> Required work:
Where in the data does the word "Right" appear? Find those lines and copy them.

> Extracted records:
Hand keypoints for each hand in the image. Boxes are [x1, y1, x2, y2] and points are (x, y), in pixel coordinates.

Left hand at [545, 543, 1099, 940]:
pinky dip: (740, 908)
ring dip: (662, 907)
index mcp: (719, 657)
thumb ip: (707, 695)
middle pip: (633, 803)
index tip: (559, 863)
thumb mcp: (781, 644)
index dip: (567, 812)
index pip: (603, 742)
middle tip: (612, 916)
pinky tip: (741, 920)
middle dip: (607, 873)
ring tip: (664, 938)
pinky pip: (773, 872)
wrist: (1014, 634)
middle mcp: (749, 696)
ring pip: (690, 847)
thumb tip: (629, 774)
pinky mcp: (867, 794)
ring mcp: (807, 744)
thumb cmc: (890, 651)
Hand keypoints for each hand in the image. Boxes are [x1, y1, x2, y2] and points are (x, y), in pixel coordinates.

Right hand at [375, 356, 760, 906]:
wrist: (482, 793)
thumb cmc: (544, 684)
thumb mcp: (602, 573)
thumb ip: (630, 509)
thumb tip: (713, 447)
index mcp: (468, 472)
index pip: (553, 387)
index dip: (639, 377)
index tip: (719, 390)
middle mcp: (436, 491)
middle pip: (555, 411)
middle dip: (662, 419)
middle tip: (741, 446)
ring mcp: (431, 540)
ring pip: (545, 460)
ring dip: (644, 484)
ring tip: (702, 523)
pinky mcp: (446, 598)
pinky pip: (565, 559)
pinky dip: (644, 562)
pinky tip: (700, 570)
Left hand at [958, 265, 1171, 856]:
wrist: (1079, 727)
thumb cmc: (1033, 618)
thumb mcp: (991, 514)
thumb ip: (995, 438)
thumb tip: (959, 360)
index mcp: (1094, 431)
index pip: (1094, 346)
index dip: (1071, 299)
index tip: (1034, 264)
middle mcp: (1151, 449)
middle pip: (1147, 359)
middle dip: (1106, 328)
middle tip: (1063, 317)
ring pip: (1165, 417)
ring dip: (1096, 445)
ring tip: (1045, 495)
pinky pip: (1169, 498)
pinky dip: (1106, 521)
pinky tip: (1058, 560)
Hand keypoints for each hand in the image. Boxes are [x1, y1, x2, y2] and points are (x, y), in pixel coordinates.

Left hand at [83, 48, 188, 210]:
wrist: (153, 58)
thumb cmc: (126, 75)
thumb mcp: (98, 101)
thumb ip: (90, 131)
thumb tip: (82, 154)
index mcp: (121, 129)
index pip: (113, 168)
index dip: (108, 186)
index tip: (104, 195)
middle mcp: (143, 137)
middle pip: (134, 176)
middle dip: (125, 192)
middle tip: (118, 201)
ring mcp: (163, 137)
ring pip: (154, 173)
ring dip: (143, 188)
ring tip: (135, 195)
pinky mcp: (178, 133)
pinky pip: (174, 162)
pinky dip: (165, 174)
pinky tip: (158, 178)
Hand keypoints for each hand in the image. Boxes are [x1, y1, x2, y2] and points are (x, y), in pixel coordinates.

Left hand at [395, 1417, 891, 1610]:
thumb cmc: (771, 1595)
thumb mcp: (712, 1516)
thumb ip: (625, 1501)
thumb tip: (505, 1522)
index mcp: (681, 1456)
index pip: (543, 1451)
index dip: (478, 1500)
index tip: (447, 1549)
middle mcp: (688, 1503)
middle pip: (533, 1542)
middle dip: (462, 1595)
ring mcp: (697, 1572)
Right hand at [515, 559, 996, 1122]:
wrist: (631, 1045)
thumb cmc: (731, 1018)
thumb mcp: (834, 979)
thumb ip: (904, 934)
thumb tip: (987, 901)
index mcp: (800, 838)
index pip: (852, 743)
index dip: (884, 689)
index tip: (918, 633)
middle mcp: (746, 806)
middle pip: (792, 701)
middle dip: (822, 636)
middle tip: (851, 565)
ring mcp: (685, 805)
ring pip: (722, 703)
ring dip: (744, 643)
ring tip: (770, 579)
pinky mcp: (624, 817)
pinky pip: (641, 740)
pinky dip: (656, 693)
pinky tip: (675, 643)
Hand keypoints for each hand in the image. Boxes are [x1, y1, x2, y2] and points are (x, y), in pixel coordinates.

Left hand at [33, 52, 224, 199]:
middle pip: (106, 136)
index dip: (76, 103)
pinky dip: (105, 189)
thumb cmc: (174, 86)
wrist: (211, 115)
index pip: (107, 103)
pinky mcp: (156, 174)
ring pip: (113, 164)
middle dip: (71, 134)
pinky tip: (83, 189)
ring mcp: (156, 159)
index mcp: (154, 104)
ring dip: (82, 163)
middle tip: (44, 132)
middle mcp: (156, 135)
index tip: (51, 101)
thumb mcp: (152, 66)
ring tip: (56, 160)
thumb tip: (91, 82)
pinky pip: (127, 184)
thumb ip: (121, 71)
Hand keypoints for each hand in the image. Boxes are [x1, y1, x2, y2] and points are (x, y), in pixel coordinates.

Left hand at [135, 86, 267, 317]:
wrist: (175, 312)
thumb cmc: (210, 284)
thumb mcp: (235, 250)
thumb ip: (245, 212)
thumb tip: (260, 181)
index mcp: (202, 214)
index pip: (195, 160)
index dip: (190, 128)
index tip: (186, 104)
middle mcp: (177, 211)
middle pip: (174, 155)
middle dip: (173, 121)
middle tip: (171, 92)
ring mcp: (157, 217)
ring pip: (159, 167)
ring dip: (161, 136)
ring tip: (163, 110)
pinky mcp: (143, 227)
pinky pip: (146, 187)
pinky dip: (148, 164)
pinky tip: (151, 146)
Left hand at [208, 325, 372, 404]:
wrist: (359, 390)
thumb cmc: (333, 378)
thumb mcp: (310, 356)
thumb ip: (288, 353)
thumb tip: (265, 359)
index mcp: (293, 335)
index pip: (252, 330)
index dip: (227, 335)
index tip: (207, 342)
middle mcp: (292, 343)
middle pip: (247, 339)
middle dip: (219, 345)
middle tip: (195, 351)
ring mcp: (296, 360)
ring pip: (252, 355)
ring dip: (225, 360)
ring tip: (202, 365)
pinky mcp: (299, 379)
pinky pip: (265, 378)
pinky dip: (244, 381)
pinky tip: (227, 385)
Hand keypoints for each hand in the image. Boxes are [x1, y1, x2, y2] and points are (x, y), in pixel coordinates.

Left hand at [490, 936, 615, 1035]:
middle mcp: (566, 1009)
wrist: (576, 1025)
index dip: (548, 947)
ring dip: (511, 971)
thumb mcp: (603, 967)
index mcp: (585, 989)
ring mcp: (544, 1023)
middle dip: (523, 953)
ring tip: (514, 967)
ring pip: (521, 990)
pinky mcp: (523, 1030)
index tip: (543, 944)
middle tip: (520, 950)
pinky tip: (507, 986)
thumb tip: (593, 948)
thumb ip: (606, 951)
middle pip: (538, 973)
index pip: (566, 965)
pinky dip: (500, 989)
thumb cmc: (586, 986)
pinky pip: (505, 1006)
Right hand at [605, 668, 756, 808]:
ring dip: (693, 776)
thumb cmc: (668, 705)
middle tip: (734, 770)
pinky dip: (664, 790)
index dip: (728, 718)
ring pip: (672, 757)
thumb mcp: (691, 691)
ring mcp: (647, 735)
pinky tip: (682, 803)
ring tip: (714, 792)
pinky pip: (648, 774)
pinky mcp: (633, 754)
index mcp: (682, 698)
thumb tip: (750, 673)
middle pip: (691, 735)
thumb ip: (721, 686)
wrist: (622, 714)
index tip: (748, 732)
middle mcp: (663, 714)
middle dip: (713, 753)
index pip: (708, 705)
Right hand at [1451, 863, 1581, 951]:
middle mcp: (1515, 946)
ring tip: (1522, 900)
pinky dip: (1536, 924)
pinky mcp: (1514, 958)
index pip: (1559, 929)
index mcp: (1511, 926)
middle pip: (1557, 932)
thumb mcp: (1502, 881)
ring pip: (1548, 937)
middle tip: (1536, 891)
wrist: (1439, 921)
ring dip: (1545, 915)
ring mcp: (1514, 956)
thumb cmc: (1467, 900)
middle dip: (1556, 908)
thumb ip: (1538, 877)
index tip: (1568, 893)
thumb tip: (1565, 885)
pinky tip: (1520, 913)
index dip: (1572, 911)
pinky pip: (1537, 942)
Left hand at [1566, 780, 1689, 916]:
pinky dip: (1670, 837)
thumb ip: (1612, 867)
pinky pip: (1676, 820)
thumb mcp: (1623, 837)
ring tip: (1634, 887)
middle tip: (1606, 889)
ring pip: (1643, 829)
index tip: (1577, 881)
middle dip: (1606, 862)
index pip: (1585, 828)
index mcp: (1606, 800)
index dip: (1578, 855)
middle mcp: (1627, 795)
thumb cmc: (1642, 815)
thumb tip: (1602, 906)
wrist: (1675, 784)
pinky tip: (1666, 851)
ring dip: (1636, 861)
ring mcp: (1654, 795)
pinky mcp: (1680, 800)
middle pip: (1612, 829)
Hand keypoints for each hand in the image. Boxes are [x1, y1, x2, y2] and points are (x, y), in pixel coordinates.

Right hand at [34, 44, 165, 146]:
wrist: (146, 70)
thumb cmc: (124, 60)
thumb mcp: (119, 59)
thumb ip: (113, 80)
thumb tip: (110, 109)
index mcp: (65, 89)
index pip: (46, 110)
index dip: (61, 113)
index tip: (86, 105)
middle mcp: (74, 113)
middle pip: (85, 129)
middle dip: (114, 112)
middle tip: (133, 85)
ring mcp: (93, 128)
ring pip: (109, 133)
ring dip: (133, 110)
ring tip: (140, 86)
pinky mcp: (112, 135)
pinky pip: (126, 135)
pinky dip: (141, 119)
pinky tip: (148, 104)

> Exercise solution:
Right hand at [375, 356, 760, 906]:
Right hand at [515, 559, 996, 1122]:
Right hand at [605, 668, 756, 808]:
Right hand at [1451, 863, 1581, 951]:
Right hand at [34, 44, 165, 146]:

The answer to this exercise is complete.